Motorbikes Beware: Pinnacles National Park

Pinnacles National Park Rt 146Like your roads wide and telling? Then you won’t like Route 146 in Central Coastal California, leading wayward motorcycle riders to Pinnacles National Park. Replete with enough narrow roadways, blind corners, and secret twists that you may want to trade in your motorbike for a unicycle to better navigate your way back home.

Starting out is real easy. Anyone can enjoy the cozy travel north along Route 101 from Paso Robles, cruising through ample wine country, enjoying the Santa Lucia Mountains along the west and the Temblor and Diablo Mountain ranges along the east.

But when you exit at Soledad and head east along Rt 146, the road becomes as narrow as your bathroom door and as twisted as your bathroom plumbing. Much of the roadway has no painted lines on the sides or middle and you would be wise to hug to the right as you snake through turn after turn after turn where you have no idea if anything is coming at you from the other direction. And if there would be, they sure as heck wouldn’t have much room to maneuver.

If you don’t like tight, winding roads, you also probably will not enjoy the periodic pavement drops that result in unplanned airborne excursions when running up some of the asphalt inclines too enthusiastically. It does make for some interesting moments of reflection about the once-in-a-lifetime value of a posted speed limit.
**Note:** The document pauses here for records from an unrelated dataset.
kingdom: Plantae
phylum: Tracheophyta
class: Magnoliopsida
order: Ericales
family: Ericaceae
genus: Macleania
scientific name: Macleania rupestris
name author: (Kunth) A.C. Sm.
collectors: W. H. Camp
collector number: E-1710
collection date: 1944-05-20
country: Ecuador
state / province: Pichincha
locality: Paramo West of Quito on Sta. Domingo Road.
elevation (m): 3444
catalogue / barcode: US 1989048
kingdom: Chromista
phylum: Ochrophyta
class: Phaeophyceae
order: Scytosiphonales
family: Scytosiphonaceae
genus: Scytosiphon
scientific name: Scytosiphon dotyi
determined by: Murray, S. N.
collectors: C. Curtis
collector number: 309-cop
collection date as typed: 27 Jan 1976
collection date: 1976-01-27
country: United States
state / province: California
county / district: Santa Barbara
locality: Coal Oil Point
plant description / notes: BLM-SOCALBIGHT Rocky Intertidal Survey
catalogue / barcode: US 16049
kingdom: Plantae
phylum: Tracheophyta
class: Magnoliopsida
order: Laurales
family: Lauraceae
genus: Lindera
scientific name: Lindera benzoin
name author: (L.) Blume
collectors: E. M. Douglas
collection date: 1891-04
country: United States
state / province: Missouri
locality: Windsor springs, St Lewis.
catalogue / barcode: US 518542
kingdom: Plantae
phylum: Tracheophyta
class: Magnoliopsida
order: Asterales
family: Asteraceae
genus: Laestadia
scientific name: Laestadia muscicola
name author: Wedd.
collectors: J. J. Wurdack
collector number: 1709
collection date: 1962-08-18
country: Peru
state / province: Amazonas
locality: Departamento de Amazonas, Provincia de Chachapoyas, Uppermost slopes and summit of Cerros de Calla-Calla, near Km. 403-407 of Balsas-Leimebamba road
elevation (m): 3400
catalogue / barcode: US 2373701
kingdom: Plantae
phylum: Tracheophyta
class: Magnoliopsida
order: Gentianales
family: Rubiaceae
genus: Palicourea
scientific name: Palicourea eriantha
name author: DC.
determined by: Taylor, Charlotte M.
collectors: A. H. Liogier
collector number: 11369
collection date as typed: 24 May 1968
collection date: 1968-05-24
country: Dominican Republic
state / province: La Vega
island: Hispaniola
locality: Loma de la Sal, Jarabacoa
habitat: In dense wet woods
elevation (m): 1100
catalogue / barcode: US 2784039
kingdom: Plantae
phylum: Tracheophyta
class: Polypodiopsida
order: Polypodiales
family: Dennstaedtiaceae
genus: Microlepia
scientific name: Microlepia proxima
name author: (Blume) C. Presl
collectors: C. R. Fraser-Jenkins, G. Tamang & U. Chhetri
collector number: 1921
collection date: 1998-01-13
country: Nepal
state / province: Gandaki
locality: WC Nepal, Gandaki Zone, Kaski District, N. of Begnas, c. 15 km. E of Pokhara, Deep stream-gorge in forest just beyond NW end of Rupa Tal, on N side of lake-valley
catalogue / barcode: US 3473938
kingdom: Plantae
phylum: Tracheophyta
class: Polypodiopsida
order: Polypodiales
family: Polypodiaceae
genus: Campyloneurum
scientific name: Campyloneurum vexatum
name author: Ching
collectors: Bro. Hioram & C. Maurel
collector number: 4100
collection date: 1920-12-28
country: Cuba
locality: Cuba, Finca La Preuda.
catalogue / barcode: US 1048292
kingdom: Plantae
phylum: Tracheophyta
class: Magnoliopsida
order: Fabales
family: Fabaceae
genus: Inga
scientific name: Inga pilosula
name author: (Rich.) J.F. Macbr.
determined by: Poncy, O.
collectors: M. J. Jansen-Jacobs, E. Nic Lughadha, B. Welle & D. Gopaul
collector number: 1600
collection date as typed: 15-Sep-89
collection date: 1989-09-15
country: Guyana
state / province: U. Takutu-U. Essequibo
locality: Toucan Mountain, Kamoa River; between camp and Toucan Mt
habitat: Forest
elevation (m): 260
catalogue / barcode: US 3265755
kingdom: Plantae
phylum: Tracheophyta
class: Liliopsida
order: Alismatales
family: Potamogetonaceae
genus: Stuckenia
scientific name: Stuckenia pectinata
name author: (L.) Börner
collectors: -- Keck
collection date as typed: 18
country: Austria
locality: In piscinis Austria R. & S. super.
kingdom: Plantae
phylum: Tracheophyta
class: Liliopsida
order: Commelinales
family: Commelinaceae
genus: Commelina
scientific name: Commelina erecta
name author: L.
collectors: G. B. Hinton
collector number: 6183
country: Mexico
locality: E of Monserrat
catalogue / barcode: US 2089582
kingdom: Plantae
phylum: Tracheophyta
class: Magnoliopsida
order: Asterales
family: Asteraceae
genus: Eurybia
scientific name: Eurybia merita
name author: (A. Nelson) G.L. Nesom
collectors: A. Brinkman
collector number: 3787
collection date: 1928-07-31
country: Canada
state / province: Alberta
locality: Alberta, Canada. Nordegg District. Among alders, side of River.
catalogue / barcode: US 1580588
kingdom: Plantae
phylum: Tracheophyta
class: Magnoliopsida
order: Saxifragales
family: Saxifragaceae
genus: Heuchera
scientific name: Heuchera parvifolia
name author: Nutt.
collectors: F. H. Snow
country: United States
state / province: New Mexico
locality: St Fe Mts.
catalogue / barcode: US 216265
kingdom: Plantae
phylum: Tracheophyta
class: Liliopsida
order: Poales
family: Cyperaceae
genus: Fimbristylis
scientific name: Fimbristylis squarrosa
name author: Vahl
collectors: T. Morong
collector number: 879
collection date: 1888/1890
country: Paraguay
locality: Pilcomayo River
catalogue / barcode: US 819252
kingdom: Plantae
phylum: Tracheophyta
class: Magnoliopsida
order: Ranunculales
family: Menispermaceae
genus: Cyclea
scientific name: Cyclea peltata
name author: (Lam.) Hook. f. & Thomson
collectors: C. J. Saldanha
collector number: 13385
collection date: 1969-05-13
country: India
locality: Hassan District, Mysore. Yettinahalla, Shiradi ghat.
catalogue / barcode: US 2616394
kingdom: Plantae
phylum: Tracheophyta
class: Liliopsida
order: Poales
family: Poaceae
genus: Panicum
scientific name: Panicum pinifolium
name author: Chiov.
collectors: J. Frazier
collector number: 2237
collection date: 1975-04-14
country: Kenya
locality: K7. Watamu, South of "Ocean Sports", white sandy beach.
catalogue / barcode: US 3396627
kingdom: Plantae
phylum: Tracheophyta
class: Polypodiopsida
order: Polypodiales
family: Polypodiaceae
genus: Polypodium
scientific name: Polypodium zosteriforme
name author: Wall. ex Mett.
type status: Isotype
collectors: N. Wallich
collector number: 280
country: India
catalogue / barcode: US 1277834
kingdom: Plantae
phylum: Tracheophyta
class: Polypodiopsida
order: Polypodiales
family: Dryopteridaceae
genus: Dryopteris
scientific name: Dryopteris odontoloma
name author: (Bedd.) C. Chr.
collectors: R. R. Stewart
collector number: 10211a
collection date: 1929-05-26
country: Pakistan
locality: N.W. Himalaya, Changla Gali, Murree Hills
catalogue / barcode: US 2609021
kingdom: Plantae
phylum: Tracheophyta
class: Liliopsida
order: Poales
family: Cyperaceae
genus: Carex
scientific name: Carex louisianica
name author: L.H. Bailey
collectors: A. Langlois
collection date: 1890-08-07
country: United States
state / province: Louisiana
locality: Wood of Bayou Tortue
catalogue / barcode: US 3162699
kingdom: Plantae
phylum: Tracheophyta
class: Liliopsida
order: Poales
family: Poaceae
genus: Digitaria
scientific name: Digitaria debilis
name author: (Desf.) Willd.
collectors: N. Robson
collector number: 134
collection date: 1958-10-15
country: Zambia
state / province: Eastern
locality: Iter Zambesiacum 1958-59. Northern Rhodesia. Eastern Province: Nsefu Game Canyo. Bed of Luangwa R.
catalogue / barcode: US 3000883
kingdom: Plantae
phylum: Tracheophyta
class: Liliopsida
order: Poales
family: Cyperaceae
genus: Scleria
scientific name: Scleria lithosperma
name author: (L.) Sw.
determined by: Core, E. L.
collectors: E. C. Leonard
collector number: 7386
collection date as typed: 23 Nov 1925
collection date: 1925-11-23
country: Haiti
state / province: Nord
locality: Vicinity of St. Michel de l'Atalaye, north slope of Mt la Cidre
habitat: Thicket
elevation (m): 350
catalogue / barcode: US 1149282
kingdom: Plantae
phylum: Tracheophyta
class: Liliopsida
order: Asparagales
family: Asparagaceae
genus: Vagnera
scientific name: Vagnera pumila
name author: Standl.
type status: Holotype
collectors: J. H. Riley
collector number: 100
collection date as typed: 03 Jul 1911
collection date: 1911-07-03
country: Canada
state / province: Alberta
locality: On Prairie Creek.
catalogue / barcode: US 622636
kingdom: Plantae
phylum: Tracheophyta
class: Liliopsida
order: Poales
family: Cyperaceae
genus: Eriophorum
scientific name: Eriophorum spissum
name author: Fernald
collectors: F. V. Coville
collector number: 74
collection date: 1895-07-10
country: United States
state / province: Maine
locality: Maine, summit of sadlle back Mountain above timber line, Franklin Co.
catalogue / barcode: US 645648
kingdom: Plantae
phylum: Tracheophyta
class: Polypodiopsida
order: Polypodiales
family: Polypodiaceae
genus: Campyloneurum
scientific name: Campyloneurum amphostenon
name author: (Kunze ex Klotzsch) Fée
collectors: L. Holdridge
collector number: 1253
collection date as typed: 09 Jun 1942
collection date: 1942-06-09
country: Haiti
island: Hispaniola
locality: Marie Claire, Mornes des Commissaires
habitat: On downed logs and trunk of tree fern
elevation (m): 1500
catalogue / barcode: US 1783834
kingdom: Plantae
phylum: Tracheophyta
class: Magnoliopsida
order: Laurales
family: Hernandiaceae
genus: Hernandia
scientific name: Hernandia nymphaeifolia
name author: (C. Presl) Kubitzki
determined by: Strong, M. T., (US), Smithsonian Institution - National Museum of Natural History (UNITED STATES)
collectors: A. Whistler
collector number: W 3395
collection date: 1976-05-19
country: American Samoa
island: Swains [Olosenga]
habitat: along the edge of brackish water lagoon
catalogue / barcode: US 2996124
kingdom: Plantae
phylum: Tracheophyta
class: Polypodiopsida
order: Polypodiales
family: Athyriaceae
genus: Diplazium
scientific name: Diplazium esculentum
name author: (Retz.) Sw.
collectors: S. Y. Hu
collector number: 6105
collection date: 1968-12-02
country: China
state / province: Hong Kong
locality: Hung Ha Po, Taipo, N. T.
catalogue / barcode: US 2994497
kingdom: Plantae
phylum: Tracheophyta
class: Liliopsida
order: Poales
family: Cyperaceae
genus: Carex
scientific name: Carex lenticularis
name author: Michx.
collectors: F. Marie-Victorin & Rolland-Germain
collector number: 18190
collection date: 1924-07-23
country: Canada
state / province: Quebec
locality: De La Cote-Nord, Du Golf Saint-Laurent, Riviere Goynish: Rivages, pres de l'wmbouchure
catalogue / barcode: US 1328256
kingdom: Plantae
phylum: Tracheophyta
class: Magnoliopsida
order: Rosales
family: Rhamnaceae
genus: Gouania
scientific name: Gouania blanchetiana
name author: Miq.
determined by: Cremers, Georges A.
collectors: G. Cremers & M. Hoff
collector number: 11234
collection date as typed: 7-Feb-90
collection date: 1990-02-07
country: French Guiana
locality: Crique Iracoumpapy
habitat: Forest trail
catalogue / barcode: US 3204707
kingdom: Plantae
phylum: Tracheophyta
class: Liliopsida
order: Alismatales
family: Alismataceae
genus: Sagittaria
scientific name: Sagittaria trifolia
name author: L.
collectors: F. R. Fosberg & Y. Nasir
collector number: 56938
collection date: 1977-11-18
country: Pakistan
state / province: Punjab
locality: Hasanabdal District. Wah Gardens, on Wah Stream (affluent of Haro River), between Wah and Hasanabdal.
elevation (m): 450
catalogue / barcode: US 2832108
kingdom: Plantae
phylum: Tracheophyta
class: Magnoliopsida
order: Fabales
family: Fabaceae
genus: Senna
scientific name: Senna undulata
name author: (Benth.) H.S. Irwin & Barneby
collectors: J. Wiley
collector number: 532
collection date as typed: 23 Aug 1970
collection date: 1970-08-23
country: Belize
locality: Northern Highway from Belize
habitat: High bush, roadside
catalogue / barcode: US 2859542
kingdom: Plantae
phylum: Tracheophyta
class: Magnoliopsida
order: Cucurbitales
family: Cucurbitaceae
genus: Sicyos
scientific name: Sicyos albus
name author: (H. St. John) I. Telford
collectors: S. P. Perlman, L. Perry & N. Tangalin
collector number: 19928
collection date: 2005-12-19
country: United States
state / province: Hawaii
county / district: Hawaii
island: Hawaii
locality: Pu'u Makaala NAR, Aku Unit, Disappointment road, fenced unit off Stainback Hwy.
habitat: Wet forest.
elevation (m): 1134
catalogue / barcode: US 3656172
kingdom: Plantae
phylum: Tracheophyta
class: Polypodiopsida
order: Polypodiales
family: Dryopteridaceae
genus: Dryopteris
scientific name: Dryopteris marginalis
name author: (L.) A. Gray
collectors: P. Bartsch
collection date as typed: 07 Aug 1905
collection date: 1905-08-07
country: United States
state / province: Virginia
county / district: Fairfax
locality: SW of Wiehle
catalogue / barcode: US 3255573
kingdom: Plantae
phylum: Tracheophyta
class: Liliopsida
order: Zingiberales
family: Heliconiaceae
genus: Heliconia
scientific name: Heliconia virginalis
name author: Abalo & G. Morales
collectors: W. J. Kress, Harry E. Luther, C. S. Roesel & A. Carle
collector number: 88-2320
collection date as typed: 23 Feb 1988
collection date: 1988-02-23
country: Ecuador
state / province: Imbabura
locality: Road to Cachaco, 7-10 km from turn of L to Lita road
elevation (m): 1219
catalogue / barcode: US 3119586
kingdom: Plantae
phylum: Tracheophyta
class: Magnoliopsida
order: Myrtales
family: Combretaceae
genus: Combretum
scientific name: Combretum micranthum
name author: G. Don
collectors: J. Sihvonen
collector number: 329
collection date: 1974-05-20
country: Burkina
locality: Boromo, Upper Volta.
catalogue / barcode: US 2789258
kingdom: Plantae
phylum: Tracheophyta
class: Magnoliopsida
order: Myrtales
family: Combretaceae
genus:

Pinnacles National Monument itself is a pleasant-enough payoff for navigating the tortuous travails of Rt 146. In fact, the road dead-ends at the park visitor center. Yesiree, if you want to check out the “other” side of the park, it’s a looooooong way back and around to the eastern entrance. But I diverge. The spires and crags of the namesake “Pinnacles” are the remnants of a long-ago volcano that was doing its own rock and roll swagger across ancient Central Coastal California in alignment with the San Andreas fault. For the nature lover, there is ample hiking amongst the towering rocks as well as opportunities to view the condors, some with wing spans up to 10 feet wide (wider than parts of Rt 146).

Whenever you are ready to hit the road, you will enjoy twice the fun as you retrace some 17 miles of convoluted pavement to get back to Rt 101: And if you pass someone riding a unicycle, be sure to wave…it will probably be me!